▶ **EXCERPTED PASSAGE**:
Additionally, the findings of this study revealed that despite the absence of a significant difference in SSI rates between the two groups, the extended antibiotic group had a higher infection rate (4.6% vs. 2.7%). This underscores the importance of exploring additional therapeutic interventions alongside, rather than solely relying on, prolonged antibiotic regimens. It should be noted that not all SSIs can be prevented with current evidence-based strategies, and only about 55% of them can be prevented with different antibiotic prophylactic strategies [35]. Optimizing perioperative antibiotics for orthopedic surgeries is a multifaceted process that does not have a universal solution. The details involved in decision-making related to antibiotic administration require explicit yet adaptable guidelines to accommodate the diverse characteristics of orthopedic patients [36].
Our study had some limitations as the study design was retrospective, and the related bias of the study design applies to this study. Future large-scale, multicenter, and randomized controlled trials are needed to provide high-quality evidence to support our findings. Secondly, the data on the indications for extended prophylactic antibiotics were not available. Therefore, addressing the underlying reason that the surgeon gave extended antibiotics to some patients may significantly affect the result and conclusion. Moreover, our sample size was heterogeneous as we included patients who were candidates for different types of orthopedic surgeries. It should be noted that while we reported differences in post-operative complications between the short-term and extended oral antibiotic group, these findings should be interpreted as observational associations rather than evidence of causation. We suggest that future studies assess the effect of the duration of prophylaxis on the rate of SSI in homogenous patients concerning the type of orthopedic surgery. Also, further studies are needed to evaluate the long-term impact of perioperative antibiotic duration on antimicrobial resistance patterns.

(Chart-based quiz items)

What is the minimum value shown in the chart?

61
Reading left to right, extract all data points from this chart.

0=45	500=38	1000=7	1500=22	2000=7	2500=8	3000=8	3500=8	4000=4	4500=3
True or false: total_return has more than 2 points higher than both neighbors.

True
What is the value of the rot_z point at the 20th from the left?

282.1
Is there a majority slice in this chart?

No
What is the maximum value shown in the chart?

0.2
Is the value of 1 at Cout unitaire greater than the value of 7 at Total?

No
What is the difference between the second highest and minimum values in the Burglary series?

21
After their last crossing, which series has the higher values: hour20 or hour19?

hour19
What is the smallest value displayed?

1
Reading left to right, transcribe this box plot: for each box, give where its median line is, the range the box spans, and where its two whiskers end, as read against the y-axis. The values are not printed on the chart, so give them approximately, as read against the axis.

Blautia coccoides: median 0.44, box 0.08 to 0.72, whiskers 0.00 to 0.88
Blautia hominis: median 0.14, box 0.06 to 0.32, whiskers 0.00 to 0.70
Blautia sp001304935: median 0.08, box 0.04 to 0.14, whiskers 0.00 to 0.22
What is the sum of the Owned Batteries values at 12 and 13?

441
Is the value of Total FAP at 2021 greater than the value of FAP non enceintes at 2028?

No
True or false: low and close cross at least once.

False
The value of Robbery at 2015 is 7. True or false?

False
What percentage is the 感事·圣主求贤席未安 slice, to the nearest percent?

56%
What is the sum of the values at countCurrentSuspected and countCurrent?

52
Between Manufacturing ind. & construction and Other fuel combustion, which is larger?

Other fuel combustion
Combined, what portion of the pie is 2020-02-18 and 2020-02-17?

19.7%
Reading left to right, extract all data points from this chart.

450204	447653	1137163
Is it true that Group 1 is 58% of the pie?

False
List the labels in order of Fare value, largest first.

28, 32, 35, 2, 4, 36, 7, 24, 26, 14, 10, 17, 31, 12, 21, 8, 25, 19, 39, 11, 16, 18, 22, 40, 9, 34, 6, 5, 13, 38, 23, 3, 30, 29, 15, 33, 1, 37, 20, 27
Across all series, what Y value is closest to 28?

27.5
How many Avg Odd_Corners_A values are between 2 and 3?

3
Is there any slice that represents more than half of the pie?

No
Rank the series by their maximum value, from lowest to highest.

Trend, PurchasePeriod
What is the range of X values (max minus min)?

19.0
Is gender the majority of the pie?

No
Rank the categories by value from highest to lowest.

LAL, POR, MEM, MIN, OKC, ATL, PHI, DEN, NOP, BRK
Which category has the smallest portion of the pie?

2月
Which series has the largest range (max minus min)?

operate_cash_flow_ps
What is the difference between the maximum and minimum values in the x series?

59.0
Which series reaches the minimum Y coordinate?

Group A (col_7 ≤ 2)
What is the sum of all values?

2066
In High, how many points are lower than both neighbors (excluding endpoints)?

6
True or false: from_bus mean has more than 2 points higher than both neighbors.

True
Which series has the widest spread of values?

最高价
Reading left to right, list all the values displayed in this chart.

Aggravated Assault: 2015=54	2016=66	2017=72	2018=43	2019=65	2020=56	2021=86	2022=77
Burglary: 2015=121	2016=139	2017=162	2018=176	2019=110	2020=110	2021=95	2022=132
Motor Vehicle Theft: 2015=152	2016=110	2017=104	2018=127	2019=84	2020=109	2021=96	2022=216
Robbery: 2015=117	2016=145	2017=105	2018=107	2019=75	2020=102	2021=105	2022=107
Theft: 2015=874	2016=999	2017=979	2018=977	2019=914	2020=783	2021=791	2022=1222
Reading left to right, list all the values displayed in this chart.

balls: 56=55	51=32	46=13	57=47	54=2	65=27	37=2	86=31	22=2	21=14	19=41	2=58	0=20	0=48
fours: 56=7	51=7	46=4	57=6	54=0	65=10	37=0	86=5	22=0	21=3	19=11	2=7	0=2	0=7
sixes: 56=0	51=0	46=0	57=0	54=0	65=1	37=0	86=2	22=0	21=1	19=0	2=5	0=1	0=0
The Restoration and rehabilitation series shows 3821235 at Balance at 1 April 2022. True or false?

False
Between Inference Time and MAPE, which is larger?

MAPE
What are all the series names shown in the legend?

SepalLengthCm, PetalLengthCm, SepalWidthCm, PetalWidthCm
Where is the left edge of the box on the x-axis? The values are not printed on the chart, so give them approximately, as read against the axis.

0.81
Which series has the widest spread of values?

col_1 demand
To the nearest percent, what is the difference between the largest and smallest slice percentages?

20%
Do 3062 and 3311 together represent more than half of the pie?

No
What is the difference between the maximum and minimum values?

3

▶ **REQUIRED WORK**:
1. In the passage on antibiotic prophylaxis for orthopedic surgery, what infection rate is reported for the extended antibiotic group?
2. Please write the next part of the passage on antibiotic prophylaxis for orthopedic surgery, picking up after its final sentence.

▶ **TASK RESULTS**:
1. 4.6%

2.
Conclusion
We compared the postoperative infection rate and complications in two groups of patients who received short-term or extended oral antibiotics following four orthopedic surgeries. Our results indicated prolonged prophylactic antibiotics are ineffective in reducing surgical site infections following these orthopedic surgeries. Furthermore, the patients who received extended oral antibiotics presented with more postoperative complications compared to the short-term antibiotic group. Based on the findings of our study, extended oral antibiotics beyond 24 hours after the surgery are not recommended.
Supporting information
S1 File. Patient-related risk factors for SSI and Postoperative complications.
https://doi.org/10.1371/journal.pone.0330685.s001
(DOCX)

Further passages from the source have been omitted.